„Überall sah ich Menschen fliegen“
Ein 30-Jähriger rast im nordhessischen Volkmarsen in den Rosenmontagszug. Nun steht er wegen 91-fachen Mordversuchs vor Gericht. Sein Motiv bleibt nebulös
Kassel. Die Staatsanwaltschaft sieht in dem Mammutprozess die letzte Chance zur Aufklärung. Maurice P., der 30-jährige Angeklagte, soll endlich erklären, was ihn vor mehr als einem Jahr dazu getrieben hat, mit seinem Wagen absichtlich in eine Menschenmenge zu preschen. Überlebende haben immer wieder an den Mann appelliert, sein Motiv öffentlich zu machen – das werde es traumatisierten Opfern leichter machen, mit der Autoattacke abzuschließen. Doch Maurice P. bleibt stumm. Sein Mandant werde vom Schweigerecht Gebrauch machen, verkündet der Verteidiger.
In Kassel begann am Montag die Aufarbeitung eines unfassbaren Verbrechens. Am 24. Februar 2020 steuerte Maurice P. sein Auto in die Zuschauer des Rosenmontagsumzugs in der nordhessischen Karnevalshochburg Volkmarsen. 90 Personen, darunter viele Kinder, erlitten teils schwere Verletzungen. Die 172 Seiten umfassende Anklageschrift beschreibt, wie er seinen silberfarbenen Mercedes auf 50 bis 60 Stundenkilometer beschleunigte und auf die Feiernden zuraste.

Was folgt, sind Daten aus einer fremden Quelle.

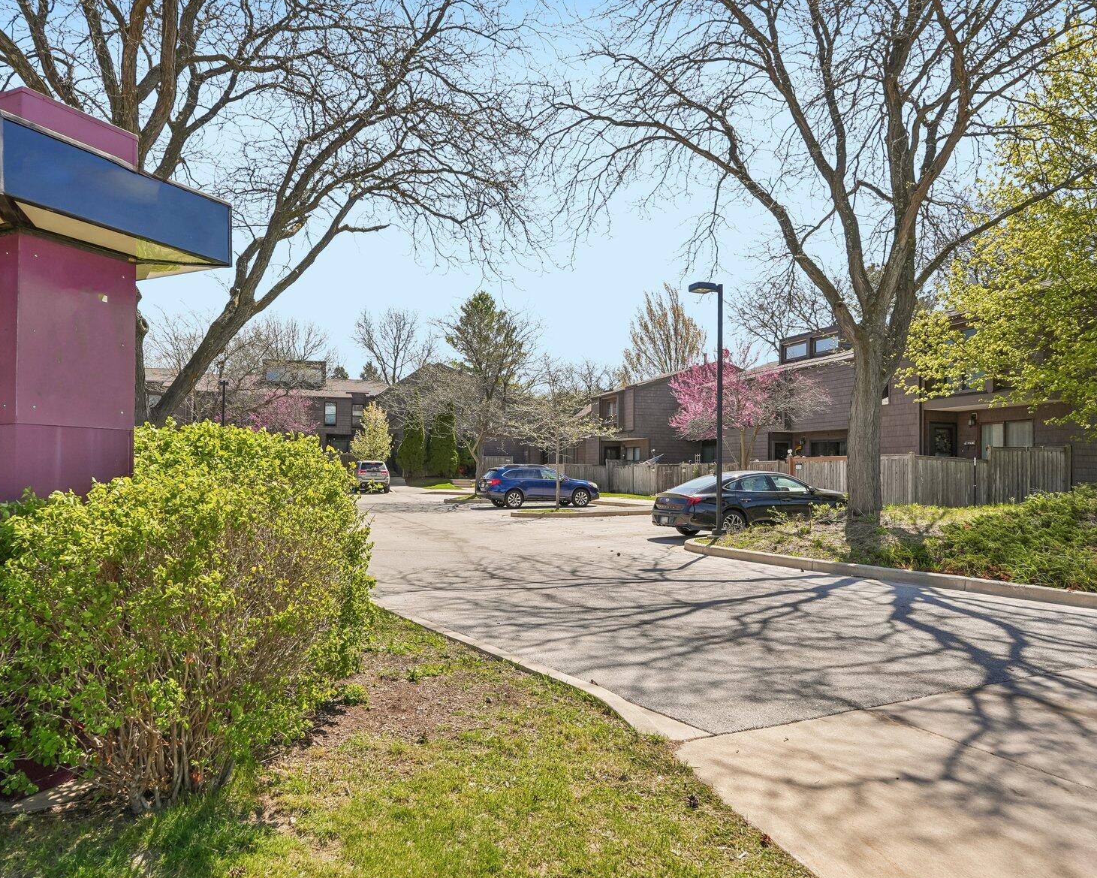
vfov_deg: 55.5
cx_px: 487
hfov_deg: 66.5
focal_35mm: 26
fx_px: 833
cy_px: 401
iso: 100
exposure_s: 1/320
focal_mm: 19.5
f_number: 6.3
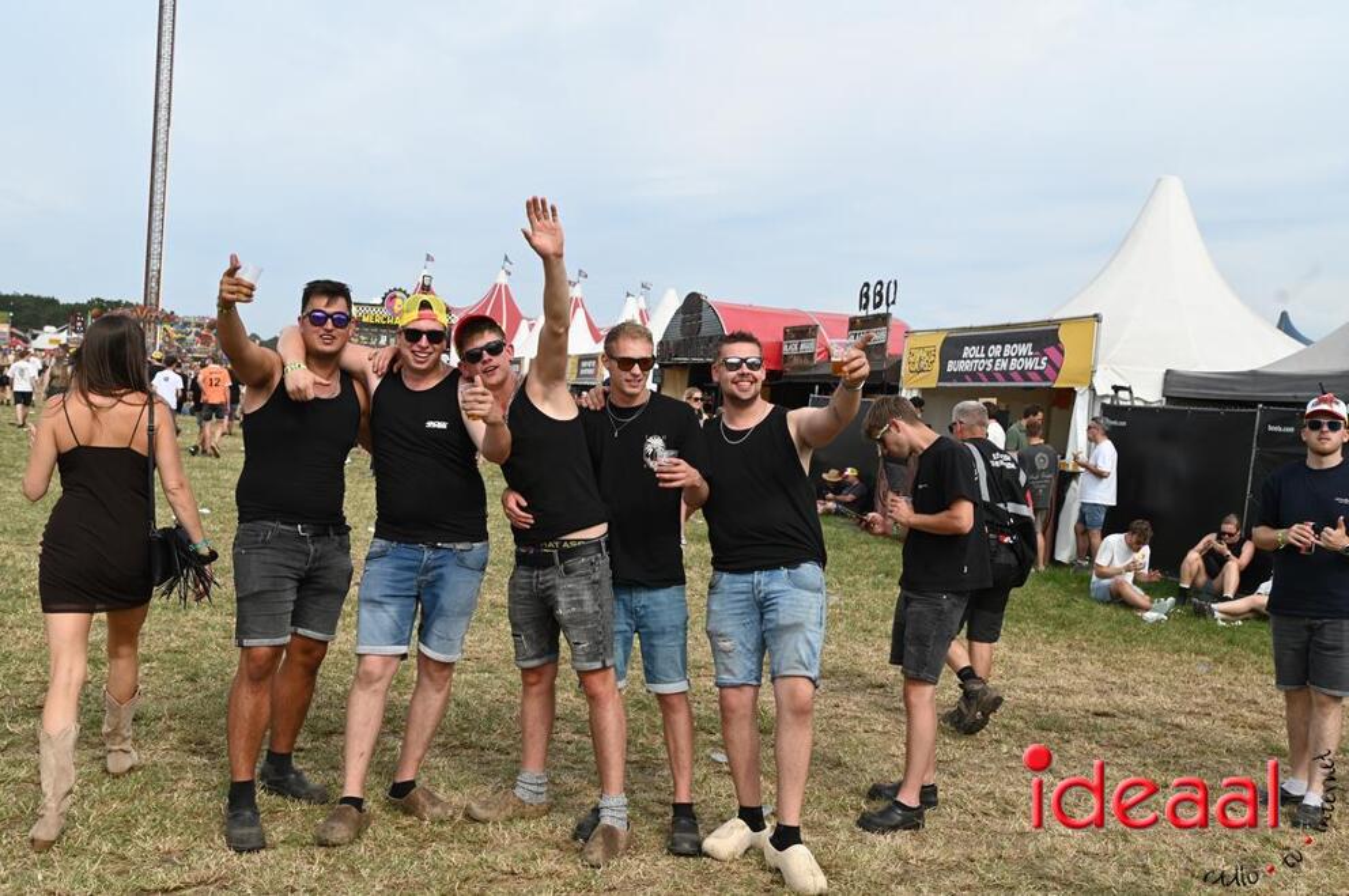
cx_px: 674
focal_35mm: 36
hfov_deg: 53.2
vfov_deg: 36.8
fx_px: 1347
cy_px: 448
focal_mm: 36
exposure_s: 1/320
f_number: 6.3
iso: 100
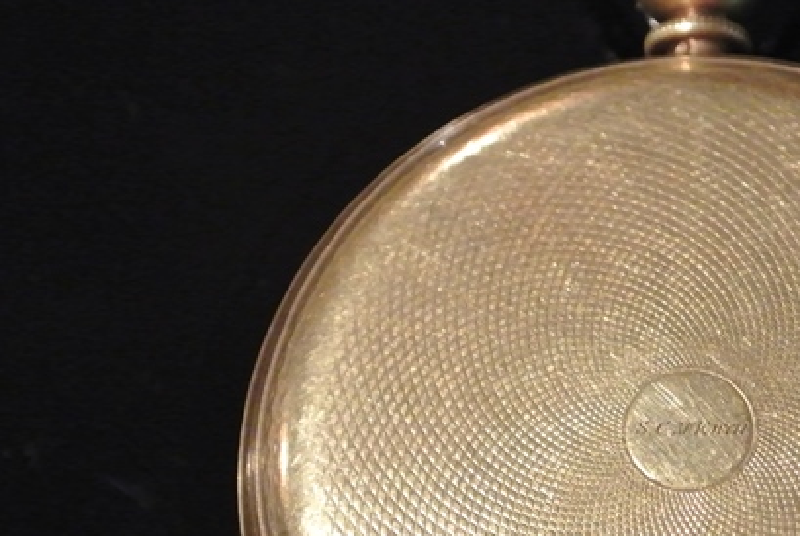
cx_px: 665
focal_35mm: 198
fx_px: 4406
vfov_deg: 7.0
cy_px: 355
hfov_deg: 10.3
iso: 2500
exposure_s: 1/30
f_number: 5.6
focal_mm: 30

Die Ermittler haben keine Zweifel, dass Maurice P. hinter dem
Lenkrad saß – die Beweise sind erdrückend: Das Geschehen wurde gefilmt, es gibt Hunderte Zeugen. Die Generalstaatsanwaltschaft Frankfurt wirft ihm 91-fachen versuchten Mord vor, gefährliche Körperverletzung in 90 Fällen sowie gefährlichen Eingriff in den Straßenverkehr. Er habe „planvoll und absichtlich“gehandelt, sagt Anklagevertreter Tobias Wipplinger in den Kasseler Messehallen, wohin der Prozess wegen des erwarteten großen öffentlichen Interesses verlegt wurde. Nur die Frage nach dem Warum, die lässt die Ermittler nicht los.
Um kurz nach 9 Uhr führen Justizbeamte Maurice P. in Fußfesseln in die Halle. Seine schulterlangen blonden Haare hat der dickliche Mann zum Pferdeschwanz gebunden, sein Gesicht verbirgt er hinter einem Aktenordner. Vor einigen Jahren soll er zusammen mit seiner Mutter nach Volkmarsen gezogen sein, heißt es. Der Polizei sei er wegen Nötigung und Hausfriedensbruch in der Vergangenheit bereits aufgefallen. Hat er sich unbemerkt radikalisiert? Die Auswertung seiner Handydaten und die Durchsuchung seiner Wohnung haben diesen Verdacht nicht erhärtet. „Zu dem Motiv haben die Ermittlungen zunächst mal nicht ergeben, dass die Tat einen politischen oder extremistischen Ansatz hatte“, so Georg Ungefuk, Sprecher der Generalstaatsanwaltschaft. Auch spielten weder Drogen noch Alkohol eine
Rolle. In einem Punkt ist sich die Anklage jedoch sicher: Maurice P. ist schuldfähig – und hatte das Ziel, möglichst viele Menschen zu töten.
Karnevalisten erleiden schwere Verletzungen
Das gelang dem von Nachbarn als Sonderling beschriebenen Mann nicht – wie durch ein Wunder überlebten alle Passanten den Angriff. Dennoch sind die Folgen der Fahrt dramatisch. Menschen wurden damals durch die Luft geschleudert und schlugen auf dem Asphalt auf. Rund eine Dreiviertelstunde benötigt Wipplinger, um die Verletzungen der Opfer zu verlesen: Brüche, offene Wunden, Quetschungen, Traumata, innere Verletzungen, Gedächtnisverlust, Koma, Prellungen. 42 Meter war die Schneise der Verwüstung lang, die Maurice P. hinterließ. Er habe „derart beschleunigt, dass die Reifen quietschten“.
„Überall sah ich Menschen fliegen“, berichtet am Montag der erste Zeuge. Das Auto sei mit einem „Affenzahn“in die Menge gedonnert. Der Prozess wird sich wegen der vielen Zeugen mindestens bis Dezember hinziehen. Sollte Maurice P. sein Schweigen nicht brechen, wird die Frage nach dem Warum jedoch ungeklärt bleiben.